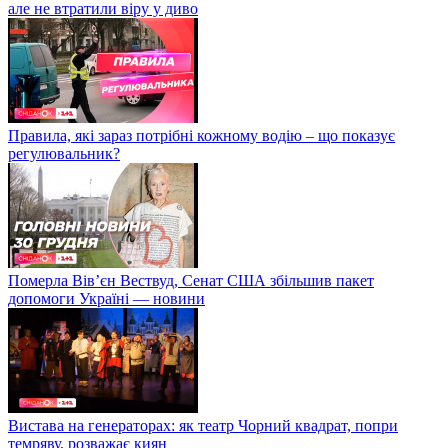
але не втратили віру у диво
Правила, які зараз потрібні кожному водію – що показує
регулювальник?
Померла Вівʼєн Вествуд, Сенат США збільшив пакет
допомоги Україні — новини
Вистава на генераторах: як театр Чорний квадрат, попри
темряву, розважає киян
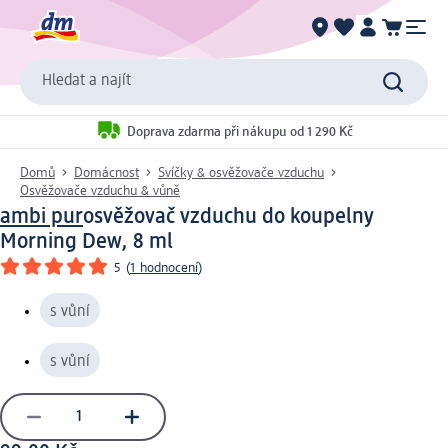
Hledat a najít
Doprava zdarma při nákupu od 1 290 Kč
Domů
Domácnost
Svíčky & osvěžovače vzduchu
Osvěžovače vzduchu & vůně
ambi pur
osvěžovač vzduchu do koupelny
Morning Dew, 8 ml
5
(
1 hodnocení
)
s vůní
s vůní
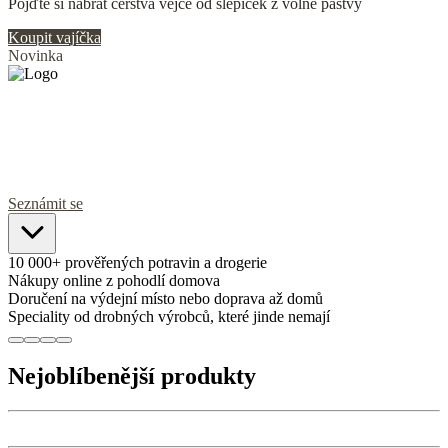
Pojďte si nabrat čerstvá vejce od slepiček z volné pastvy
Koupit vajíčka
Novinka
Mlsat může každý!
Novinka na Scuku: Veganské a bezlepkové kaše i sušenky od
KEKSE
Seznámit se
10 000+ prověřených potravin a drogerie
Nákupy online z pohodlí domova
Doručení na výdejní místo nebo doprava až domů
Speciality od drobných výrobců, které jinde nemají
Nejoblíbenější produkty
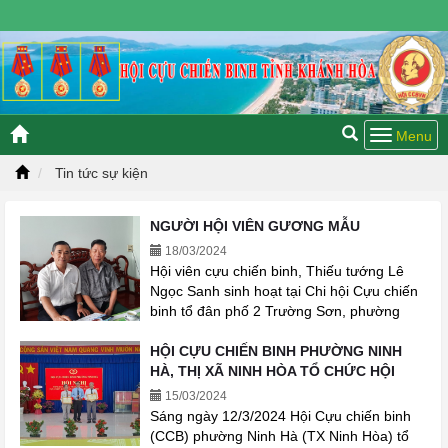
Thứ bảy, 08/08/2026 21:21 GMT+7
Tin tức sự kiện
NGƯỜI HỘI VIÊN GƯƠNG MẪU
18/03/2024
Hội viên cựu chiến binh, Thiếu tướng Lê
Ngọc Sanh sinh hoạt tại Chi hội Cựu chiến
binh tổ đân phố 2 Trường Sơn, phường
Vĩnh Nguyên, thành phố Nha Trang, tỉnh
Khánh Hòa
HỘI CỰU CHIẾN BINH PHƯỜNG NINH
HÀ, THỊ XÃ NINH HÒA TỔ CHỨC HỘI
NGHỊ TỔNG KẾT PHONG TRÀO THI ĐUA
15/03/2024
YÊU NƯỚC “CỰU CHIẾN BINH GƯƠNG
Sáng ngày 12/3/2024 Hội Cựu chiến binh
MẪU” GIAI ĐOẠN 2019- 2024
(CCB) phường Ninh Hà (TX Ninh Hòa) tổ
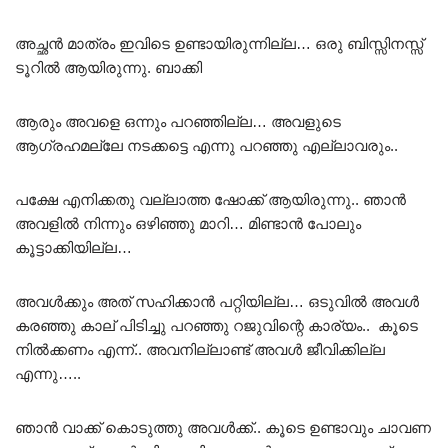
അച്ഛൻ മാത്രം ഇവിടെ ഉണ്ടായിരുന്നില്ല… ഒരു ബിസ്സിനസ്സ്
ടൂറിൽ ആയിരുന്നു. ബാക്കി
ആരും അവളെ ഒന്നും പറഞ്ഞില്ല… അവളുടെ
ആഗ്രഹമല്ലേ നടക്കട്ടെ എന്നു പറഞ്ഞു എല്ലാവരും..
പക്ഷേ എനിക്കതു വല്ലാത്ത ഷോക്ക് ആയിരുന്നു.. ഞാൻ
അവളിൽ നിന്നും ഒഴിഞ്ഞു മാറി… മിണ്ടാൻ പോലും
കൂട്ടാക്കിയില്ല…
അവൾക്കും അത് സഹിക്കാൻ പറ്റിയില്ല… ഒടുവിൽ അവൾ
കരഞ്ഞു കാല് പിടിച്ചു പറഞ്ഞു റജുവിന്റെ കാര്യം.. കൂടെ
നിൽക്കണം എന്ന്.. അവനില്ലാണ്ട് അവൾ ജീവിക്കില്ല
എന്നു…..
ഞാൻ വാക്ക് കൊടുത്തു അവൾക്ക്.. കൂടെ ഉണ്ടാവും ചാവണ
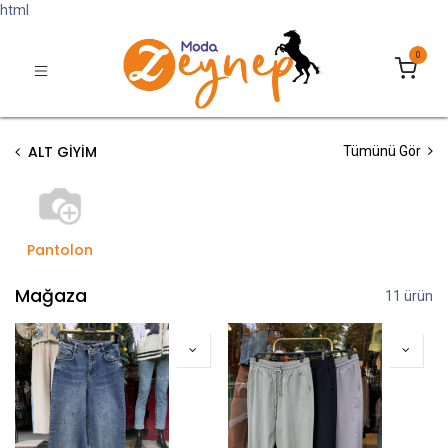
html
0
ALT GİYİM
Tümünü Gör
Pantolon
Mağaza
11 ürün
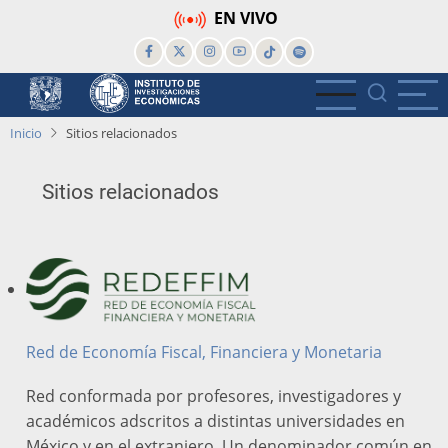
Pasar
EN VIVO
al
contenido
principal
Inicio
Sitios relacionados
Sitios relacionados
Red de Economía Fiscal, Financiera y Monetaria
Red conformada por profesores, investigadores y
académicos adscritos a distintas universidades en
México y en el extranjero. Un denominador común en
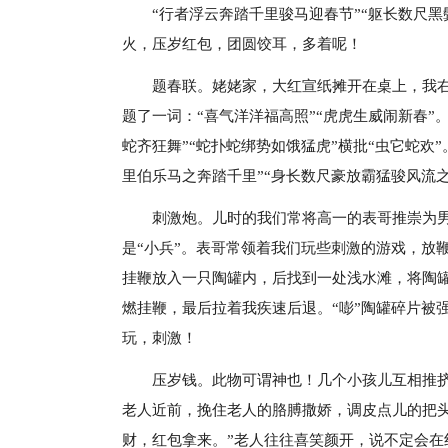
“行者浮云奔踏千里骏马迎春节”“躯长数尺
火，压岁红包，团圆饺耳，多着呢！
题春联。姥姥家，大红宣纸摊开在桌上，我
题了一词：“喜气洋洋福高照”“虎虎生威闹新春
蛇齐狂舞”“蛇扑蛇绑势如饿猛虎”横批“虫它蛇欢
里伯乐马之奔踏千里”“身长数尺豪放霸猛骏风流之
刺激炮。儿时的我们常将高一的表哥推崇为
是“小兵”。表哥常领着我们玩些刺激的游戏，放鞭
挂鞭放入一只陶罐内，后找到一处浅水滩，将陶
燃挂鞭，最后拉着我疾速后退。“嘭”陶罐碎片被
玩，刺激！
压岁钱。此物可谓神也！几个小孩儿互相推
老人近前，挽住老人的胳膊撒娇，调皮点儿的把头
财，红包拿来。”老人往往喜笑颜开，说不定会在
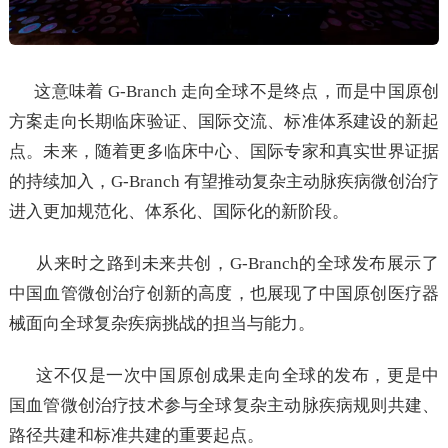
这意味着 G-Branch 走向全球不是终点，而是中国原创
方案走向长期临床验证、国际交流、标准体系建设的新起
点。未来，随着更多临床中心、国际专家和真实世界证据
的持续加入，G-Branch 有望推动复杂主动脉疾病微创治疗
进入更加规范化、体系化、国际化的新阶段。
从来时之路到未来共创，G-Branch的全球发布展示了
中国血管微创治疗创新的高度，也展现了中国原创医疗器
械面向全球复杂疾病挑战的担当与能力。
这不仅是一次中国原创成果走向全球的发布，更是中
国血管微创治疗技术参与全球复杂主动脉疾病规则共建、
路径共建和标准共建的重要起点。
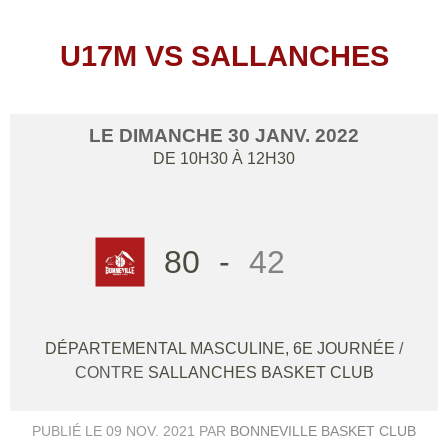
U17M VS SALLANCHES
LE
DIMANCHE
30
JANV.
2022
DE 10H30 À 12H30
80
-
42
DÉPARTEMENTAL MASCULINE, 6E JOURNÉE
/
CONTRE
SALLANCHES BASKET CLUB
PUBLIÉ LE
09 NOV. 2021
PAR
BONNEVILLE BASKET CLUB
= = =
### [ABOUT THIS EXERCISE]
Render the stretch from the start of the items through the line containing "темряву, розважає киян" as a Markdown table with columns Row and Text, one numbered row per line, leaving out blank lines and the pictures.

### [RESULT OF THIS EXERCISE]
| Row | Text |
|---|---|
| 1 | але не втратили віру у диво |
| 2 | Правила, які зараз потрібні кожному водію – що показує |
| 3 | регулювальник? |
| 4 | Померла Вівʼєн Вествуд, Сенат США збільшив пакет |
| 5 | допомоги Україні — новини |
| 6 | Вистава на генераторах: як театр Чорний квадрат, попри |
| 7 | темряву, розважає киян |